Black Trump Supporters. AI

Photos Of Black Trump Supporters Are Fake News AF

Experts caution against the proliferation of digitally manipulated images and deepfake technology aimed at influencing Black voters, emphasizing the need for scrutiny and regulation.

In the latest example of Trump supporters engaging in a disinformation campaign, digitally manipulated images have proliferated across social media in a concerted attempt to get Black voters to vote for the likely Republican Party nominee, Donald Trump. 

As the BBC reports, even though there is nothing that ties the images directly to former President Donald Trump’s campaign, Cliff Albright, the co-founder of Black Voters Matter, a group encouraging Black people to participate in civics, says that they represent yet another attempt to sway voters using technology.

“There have been documented attempts to target disinformation to Black communities again, especially younger black voters,” Albright told the BBC. He also cautioned that the images were part of a “very strategic narrative” on the part of conservatives to influence the election. 

In 2016, when Trump won the presidential election, the worry was about foreign meddling by Russia via cyberattacks, but this time around experts caution that both foreign and domestic attacks could have an effect on the election’s outcome. 
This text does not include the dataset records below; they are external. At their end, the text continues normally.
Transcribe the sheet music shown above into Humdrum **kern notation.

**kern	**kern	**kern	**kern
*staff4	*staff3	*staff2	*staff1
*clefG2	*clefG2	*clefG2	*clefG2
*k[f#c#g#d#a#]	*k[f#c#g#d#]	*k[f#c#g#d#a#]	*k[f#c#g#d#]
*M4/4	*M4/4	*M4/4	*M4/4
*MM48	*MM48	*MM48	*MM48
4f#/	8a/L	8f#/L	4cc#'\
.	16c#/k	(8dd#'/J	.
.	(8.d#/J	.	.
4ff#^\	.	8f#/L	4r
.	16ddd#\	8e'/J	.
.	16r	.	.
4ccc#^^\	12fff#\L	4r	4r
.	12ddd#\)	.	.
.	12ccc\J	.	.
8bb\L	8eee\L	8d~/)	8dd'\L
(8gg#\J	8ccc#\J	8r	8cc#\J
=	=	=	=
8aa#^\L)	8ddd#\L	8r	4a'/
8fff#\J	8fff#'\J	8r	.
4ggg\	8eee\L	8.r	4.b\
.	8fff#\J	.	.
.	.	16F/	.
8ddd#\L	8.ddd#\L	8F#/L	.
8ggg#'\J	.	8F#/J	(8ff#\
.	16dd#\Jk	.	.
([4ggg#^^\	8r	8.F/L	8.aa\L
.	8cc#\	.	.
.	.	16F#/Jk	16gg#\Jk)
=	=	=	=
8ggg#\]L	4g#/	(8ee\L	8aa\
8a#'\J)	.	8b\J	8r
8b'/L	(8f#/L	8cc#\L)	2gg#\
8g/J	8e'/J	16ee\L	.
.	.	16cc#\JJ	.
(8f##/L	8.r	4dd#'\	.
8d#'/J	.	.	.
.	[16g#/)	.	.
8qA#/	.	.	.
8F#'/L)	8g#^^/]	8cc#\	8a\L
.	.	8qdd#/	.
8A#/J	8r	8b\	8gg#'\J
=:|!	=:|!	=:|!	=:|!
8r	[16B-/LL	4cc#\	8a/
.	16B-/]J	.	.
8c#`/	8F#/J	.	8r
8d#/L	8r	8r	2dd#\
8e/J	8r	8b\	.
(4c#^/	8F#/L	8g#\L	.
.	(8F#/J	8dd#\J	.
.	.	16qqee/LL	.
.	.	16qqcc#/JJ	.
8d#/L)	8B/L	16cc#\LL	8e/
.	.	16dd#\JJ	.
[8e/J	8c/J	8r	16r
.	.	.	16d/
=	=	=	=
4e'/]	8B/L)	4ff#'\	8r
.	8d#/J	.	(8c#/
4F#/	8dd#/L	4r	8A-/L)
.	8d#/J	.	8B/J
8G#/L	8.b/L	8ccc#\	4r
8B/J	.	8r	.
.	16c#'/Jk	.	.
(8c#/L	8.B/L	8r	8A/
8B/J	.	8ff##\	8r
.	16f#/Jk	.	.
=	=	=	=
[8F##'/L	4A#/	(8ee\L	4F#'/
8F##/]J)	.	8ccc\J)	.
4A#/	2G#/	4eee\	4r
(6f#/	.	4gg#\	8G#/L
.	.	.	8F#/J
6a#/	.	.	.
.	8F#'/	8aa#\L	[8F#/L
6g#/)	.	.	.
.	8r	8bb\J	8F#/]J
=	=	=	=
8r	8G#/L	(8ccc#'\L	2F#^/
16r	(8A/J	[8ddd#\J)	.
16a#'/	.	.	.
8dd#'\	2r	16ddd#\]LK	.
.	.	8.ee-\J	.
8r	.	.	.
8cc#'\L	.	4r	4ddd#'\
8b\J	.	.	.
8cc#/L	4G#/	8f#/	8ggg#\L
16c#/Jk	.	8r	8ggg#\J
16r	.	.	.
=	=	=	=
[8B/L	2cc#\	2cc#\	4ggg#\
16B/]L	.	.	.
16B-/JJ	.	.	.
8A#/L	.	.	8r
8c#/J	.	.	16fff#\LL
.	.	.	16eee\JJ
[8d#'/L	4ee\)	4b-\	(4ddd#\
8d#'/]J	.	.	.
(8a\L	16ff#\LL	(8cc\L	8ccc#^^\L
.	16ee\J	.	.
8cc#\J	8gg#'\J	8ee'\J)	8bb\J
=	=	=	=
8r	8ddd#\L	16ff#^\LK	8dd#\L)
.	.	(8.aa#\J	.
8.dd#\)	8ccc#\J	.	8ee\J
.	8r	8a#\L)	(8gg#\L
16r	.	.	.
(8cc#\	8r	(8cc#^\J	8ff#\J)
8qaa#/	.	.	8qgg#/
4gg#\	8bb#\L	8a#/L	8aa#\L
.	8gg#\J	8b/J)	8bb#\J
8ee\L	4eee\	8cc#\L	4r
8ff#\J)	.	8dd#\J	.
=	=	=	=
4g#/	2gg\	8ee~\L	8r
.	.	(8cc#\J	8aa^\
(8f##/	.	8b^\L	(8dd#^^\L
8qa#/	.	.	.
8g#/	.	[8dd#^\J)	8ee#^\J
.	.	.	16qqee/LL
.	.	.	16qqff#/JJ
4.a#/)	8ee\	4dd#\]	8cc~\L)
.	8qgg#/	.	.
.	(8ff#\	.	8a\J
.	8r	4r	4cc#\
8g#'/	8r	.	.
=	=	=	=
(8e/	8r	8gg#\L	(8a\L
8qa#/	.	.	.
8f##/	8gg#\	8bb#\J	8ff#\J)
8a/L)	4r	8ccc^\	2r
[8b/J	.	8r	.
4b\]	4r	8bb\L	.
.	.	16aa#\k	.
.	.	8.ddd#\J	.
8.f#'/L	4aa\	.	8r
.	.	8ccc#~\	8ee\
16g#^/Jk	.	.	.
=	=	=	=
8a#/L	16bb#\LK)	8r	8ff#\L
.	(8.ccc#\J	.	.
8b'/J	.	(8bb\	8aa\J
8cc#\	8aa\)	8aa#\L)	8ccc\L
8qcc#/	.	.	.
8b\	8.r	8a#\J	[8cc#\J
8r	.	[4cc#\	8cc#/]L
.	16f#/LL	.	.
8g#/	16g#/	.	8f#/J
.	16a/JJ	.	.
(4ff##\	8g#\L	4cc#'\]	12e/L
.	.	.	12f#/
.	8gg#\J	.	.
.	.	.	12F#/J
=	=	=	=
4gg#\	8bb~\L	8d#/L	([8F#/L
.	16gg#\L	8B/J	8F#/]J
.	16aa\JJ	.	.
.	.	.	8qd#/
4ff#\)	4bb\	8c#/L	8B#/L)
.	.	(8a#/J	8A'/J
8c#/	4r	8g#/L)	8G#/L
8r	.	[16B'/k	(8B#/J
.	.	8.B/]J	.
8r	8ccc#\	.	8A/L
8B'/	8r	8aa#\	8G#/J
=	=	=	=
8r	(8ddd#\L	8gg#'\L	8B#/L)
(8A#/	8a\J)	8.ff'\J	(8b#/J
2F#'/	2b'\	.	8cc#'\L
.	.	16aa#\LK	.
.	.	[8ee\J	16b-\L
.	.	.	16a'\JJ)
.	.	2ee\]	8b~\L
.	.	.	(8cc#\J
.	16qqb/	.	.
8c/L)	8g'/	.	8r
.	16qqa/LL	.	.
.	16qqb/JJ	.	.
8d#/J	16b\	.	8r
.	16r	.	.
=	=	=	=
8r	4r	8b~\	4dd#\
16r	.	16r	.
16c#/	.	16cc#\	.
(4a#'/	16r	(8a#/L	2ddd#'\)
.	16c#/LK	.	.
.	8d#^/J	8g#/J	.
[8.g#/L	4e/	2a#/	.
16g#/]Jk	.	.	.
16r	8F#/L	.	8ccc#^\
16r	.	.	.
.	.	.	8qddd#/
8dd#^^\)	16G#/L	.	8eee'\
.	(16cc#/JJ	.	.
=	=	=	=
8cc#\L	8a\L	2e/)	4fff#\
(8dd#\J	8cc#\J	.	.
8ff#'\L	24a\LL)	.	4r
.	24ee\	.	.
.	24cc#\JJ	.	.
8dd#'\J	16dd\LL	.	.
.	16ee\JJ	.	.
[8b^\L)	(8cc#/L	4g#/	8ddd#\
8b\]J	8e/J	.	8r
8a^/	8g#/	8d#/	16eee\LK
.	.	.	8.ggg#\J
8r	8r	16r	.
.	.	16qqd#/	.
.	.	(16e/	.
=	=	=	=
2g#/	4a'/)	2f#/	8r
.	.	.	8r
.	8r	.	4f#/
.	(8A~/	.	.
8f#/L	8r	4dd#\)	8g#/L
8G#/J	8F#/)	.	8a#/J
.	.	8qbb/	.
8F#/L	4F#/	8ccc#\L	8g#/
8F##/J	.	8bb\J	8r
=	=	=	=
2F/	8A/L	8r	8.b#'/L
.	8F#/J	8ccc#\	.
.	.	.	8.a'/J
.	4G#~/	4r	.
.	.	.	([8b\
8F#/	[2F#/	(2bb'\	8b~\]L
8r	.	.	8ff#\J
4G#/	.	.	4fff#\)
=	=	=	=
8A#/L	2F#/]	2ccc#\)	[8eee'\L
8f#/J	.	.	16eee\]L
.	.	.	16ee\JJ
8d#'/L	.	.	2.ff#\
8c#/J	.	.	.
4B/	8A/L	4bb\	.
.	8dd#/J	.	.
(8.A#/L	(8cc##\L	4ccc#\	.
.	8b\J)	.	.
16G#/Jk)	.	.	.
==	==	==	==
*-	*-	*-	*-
This is mirrored by an anecdote in the BBC’s reporting, where it showed an image of Trump surrounded by Black voters created by artificial intelligence. Douglas, a Black taxi driver from Atlanta, was unable to discern that the image was fake and believed that Trump had large groups of Black supporters.

Once the ruse was revealed, Douglas remarked, “Well, that’s the thing about social media. It’s so easy to fool people.”

According to The Guardian, AI has already reared its head in this election cycle via a “deepfake” robocall using the voice of President Joe Biden to tell voters to stay at home. Lisa Gilbert, the executive vice president of Public Citizen, a group dedicated to federal and state regulation of AI in American politics, told the outlet that it doesn’t matter how many people were deceived, what ultimately matters is that the capability exists.

“I don’t think we need to wait to see how many people got deceived to understand that that was the point,” Gilbert said. “It could come from your family member or your neighbor and it would sound exactly like them.”

Gilbert continued, “The ability to deceive from AI has put the problem of mis- and disinformation on steroids.”

As NBC News reports, in the absence of federal policy on AI, some states are stepping in to fill the gap by proposing laws aimed at regulating AI by either banning or restricting how AI is used in political advertisements, but proposing such legislation does not mean that the bills will become law. If AI technology continues to outpace regulation, the 2024 presidential election could be largely contaminated by mis- and disinformation campaigns. 

As Thompson-Reuters points out, the lack of regulation in this key area leaves the political arena wide open to be exploited, as the “deepfake” robo call demonstrated. 

“Indeed, unregulated AI poses various risks, such as the spread of deep fake misinformation campaigns, extensive personal data collection, and employment disruption,” Allyson Brunette, Thompson-Reuters’ workplace consultant, wrote. “These potential harms fall under federal jurisdiction and encompass issues like unlawful discrimination in housing and employment, improper data collection practices, and harmful outcomes that endanger consumers.”